ROMA – Fifa-Blatter: sponsor in fuga. Adidas, Visa, Sony… A rischio 30% fatturato. Più della minaccia dell’inchiesta forse conterà il rischio del fuggi-fuggi dei grandi sponsor che hanno contribuito a far grande la Fifa e intoccabile il ruolo di Sepp Blatter. Forte di un consenso politico che a parte europei ed americani resta solido, il numero 1 della Fifa non ci ha pensato proprio a farsi da parte in vista delle elezioni che probabilmente oggi (29 maggio) lo confermeranno presidente al quinto mandato.

Ma la gestione allegra della cassa, i ripetuti scandali e il clamore mondiale dell’ultima indagine potrebbero suggerire alle grandi multinazionali di ritirare il loro supporto economico: Adidas e Visa minacciano l’addio, qualche mese fa Emirates e Sony non hanno rinnovato.

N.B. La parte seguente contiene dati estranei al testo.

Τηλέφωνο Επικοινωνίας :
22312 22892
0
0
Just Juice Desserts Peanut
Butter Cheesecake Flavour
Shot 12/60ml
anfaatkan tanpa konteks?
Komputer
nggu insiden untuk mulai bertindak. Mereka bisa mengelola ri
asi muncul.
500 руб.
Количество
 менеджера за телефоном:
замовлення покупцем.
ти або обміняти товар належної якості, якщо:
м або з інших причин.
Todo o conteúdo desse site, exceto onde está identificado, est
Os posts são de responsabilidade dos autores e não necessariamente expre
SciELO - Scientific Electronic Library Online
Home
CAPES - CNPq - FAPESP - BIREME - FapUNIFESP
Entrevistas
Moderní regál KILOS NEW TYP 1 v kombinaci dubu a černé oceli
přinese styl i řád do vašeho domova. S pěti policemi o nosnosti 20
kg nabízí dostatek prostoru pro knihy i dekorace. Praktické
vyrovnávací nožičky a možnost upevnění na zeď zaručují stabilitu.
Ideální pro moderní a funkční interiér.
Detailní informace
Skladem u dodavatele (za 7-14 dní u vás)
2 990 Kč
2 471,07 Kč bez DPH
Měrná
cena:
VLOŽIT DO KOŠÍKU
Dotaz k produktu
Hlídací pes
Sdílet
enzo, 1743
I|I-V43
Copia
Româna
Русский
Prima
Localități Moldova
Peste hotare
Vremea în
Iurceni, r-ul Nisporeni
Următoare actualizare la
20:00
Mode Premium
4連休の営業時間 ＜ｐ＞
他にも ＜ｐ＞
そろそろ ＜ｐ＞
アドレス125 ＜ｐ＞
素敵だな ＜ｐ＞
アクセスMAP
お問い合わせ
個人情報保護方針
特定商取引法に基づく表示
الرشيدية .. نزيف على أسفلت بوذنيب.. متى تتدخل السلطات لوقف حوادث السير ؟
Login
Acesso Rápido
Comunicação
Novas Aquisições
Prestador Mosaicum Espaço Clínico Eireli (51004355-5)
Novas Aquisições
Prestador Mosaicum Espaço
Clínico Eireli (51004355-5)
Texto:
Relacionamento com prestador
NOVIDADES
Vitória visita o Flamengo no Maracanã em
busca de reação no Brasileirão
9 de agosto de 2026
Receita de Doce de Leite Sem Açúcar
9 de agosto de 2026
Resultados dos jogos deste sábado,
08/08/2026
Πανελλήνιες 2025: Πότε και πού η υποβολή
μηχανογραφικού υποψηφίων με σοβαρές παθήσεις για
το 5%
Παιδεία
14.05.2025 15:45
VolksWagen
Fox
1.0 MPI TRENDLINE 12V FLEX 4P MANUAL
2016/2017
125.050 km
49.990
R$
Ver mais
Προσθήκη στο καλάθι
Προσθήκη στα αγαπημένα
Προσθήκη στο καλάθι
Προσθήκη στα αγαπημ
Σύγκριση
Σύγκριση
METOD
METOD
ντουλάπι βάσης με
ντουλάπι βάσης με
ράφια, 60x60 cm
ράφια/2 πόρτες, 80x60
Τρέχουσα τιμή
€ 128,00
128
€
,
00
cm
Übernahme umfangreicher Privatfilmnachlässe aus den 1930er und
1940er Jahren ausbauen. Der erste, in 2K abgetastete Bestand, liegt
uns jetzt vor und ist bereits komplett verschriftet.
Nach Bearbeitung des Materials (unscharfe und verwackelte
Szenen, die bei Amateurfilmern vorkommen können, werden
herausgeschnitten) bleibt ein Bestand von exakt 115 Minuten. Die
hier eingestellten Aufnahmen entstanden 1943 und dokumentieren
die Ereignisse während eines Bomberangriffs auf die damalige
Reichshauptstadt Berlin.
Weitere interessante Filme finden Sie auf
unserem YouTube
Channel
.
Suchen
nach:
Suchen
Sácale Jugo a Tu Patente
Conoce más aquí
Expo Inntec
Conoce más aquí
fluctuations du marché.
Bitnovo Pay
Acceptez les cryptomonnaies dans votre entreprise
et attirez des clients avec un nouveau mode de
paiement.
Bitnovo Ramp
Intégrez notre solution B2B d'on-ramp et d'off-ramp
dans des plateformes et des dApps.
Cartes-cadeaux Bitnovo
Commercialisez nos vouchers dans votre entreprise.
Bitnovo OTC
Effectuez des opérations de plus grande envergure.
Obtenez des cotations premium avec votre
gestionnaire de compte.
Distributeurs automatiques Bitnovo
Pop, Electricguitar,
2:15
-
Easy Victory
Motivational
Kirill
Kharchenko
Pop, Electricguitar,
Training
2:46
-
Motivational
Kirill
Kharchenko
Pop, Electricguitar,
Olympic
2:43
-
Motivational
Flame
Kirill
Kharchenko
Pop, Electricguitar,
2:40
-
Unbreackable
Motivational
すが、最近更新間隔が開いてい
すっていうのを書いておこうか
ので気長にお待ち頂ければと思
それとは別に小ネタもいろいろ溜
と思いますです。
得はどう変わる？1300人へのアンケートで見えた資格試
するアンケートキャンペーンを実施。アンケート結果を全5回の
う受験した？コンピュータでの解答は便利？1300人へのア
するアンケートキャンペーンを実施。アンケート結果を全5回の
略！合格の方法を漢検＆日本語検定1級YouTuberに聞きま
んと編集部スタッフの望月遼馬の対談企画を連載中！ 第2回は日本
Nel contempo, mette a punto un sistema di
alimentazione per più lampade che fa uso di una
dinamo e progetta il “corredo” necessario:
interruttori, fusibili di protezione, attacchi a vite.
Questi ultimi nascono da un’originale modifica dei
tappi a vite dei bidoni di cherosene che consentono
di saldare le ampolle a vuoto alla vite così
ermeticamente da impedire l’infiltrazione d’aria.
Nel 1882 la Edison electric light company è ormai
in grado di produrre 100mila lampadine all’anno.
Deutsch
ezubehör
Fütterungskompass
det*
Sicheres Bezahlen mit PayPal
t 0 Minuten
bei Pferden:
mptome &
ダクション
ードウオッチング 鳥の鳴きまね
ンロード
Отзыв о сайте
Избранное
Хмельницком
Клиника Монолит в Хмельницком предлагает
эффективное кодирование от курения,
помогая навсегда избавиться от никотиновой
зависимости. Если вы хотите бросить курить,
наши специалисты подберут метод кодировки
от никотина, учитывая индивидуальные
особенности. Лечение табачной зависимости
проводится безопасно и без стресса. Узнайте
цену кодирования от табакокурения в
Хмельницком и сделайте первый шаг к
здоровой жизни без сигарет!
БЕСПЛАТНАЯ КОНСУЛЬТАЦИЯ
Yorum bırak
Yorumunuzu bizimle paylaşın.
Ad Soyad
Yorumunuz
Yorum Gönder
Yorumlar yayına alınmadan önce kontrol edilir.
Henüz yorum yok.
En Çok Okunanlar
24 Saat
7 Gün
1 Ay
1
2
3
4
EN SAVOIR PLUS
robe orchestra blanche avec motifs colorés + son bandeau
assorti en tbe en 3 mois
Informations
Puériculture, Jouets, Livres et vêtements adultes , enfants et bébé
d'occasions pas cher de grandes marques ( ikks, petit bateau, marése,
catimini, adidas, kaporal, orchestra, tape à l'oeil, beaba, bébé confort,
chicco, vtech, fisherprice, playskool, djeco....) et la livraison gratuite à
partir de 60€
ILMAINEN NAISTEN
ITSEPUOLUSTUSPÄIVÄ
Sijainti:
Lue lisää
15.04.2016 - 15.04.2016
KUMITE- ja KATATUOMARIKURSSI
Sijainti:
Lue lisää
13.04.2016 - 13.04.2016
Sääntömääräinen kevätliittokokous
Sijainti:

Dei 4,7 miliardi di fatturato (bilancio 2011-2014) un terzo proviene proprio dal marketing. Il valore commerciale della Fifa si è già ridotto di 400 milioni (fonte Brand Finance), mentre lo scandalo impatta direttamente sul gigantesco business che ruota intorno al calcio (si parla di un valore potenziale di cento miliardi di dollari), un business, si era scoperto, felicemente anti-ciclico, in grado di tirare cioè anche in presenza della congiuntura globale. Luca Pisapia del Fatto Quotidiano spiega l’imbarazzo dei principali sponsor.

Buona parte di questi soldi alla Fifa arrivano dagli sponsor. E se prima non sapevano nulla, ecco che dopo lo scandalo alzano la voce. Visa, che paga circa 25 milioni l’anno, fa sapere che è “rammaricata e preoccupata da quanto accaduto”, e che se in seno al governo del calcio “non risorge una profonda cultura etica” sono pronti a rescindere il contratto. Coca Cola dice che “ha espresso le sue preoccupazioni”. Hyundai e la Budweiser esigono “che si operi con trasparenza”. McDonald sta “monitorando la situazione”. Parole che si perdono nel vento dell’alba del giorno dopo.

Basta guardare le carte del Fbi per leggere che una nota azienda di abbigliamento sportivo, non nominata, nel 1996 ha pagato 160 milioni per diventare sponsor della nazionale brasiliana. Ma poi ha dovuto pagare altri 40 milioni a un intermediario attraverso conti correnti svizzeri sotto la dicitura “commissioni per il marketing”. Ogni riferimento a Nike, che stamane ha rilasciato un comunicato in cui si dice da sempre pronta a collaborare con le autorità, non è casuale. (Luca Pisapia, Il Fatto Quotidiano).